Sur l’ouverture d’établissements spécialisés, des sondages font certes ressortir que les personnes interrogées y sont plutôt favorables, mais les politiques ne semblent pas démontrer une propension à suivre sur ce point leur opinion publique. Seuls les Pays-Bas et l’Allemagne ont récemment légalisé les maisons de prostitution, mais cette nouvelle législation est venue consacrer une tolérance officieuse de ces établissements.

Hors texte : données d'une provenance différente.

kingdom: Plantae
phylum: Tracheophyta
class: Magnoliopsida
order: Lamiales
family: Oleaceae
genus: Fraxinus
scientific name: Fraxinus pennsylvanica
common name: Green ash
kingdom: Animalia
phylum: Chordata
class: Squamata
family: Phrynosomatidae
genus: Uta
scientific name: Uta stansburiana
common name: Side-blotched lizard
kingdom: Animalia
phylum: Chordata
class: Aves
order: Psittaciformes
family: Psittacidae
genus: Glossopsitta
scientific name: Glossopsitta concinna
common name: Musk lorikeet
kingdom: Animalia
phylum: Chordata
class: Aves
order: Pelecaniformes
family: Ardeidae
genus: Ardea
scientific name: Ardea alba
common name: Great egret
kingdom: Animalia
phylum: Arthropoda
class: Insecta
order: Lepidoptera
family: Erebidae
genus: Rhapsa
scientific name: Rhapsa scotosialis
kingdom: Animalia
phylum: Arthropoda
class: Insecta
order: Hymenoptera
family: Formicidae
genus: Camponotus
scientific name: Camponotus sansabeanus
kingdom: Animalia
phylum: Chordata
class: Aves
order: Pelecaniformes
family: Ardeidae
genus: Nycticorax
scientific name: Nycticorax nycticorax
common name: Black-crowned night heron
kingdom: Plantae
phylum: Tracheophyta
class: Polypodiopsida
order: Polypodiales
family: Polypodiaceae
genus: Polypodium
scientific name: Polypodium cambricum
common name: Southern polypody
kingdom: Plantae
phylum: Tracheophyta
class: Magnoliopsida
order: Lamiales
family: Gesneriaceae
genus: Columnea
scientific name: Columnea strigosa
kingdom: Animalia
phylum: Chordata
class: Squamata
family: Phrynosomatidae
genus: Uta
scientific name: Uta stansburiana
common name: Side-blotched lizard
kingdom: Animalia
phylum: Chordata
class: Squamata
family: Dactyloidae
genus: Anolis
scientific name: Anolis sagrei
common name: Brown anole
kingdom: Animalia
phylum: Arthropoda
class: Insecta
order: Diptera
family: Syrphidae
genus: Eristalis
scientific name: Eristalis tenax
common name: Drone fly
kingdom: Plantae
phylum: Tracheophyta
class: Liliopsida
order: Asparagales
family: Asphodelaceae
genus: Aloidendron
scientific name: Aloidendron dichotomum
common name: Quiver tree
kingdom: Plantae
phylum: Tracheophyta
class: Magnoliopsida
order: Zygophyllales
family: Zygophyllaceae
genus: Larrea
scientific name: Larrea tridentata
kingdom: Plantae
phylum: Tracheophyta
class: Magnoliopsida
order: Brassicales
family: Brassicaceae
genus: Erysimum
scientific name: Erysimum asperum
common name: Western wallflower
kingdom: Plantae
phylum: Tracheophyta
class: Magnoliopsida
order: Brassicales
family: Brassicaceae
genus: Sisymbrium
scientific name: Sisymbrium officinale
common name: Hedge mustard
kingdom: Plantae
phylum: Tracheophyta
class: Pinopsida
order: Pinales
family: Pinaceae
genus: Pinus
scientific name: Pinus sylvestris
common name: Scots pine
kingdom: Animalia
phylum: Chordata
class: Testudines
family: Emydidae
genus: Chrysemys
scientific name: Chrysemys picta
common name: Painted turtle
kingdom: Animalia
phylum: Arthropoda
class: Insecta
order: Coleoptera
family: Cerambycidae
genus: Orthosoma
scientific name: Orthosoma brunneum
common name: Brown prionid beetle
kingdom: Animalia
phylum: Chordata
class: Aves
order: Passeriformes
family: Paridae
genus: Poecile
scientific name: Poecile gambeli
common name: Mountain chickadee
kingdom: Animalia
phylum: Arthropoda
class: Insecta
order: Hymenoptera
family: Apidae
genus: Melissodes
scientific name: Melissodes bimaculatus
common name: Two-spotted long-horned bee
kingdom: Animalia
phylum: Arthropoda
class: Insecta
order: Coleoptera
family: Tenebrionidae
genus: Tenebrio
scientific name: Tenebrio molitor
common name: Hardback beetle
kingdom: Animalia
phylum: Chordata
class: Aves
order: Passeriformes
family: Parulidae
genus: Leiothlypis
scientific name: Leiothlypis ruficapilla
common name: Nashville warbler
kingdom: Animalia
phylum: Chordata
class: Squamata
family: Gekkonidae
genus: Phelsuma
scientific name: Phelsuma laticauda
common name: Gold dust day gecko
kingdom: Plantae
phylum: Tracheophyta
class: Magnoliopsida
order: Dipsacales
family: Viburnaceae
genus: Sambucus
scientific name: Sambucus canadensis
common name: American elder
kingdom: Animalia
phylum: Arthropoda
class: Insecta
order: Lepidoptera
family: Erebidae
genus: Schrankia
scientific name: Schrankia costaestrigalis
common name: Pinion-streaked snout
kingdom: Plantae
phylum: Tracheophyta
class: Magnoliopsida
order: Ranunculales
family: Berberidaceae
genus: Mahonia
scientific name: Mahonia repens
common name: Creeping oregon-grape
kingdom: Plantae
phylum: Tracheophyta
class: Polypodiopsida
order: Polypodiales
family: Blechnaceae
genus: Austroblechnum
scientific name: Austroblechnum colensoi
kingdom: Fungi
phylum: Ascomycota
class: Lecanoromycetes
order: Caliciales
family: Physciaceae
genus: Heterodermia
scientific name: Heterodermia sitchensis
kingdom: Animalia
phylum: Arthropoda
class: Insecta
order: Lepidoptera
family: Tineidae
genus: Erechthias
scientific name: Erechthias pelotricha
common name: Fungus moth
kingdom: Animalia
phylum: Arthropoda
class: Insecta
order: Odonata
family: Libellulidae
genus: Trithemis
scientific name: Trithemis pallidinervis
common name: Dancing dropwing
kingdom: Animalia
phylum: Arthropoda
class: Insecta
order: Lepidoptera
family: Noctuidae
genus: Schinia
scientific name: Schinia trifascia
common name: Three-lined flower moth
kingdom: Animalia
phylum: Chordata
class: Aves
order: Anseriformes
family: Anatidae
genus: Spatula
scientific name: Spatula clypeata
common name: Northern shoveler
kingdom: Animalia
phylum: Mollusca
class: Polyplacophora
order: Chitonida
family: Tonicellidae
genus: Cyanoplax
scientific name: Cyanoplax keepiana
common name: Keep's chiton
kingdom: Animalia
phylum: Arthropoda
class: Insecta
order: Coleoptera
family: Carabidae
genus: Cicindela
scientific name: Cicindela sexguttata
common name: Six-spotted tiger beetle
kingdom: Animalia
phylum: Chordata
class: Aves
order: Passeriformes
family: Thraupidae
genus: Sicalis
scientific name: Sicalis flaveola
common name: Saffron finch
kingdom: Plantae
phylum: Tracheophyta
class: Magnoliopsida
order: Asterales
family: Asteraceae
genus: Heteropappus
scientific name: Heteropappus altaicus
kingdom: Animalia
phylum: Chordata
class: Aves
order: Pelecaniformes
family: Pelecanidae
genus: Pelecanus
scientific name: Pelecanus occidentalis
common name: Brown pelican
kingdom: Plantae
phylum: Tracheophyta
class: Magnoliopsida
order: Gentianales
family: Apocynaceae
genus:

La pénalisation des clients est aussi une tendance qui quoique minoritaire est lisible au sein de l’Union européenne.

Propos recueillis par Laurence Breuze-Dinnat
Rédaction Dalloz

1 Réponse à “Les politiques de la prostitution”


  • Partisan du modèle libéral, mais conscient des problèmes de sécurité, de salubrité et de dignité liés à l’exercice de la prostitution, je me demande dans quelle mesure celle-ci ne devrait pas être une profession réglementée … un peu à la manière des professions juridiques – sans malice aucune.
    On pourrait ainsi poser des exigences pour l’exercice individuel de la profession (âge, état de santé, antécédents judiciaires, tenue d’une comptabilité) et pourquoi pas, les sanctionner par un examen professionnel (même si cela risque de créer une prostitution à deux vitesses: l’officielle et la prostitution au noir). Il faudrait également prévoir un régime de protection social approprié.
    On pourrait poser aussi des exigences pour l’exercice collectif de la profession. Celles-ci pourraient s’inspirer de celles en vigueur pour la profession d’avocat, et par exemple limiter cet exercice collectif à des associations ou sociétés civiles professionnelles dont les associés seraient tous des prostitués. Toute autre personne associée, de fait ou de droit, à une entreprise de prostitution qui ne serait pas prostituée serait alors un proxénète.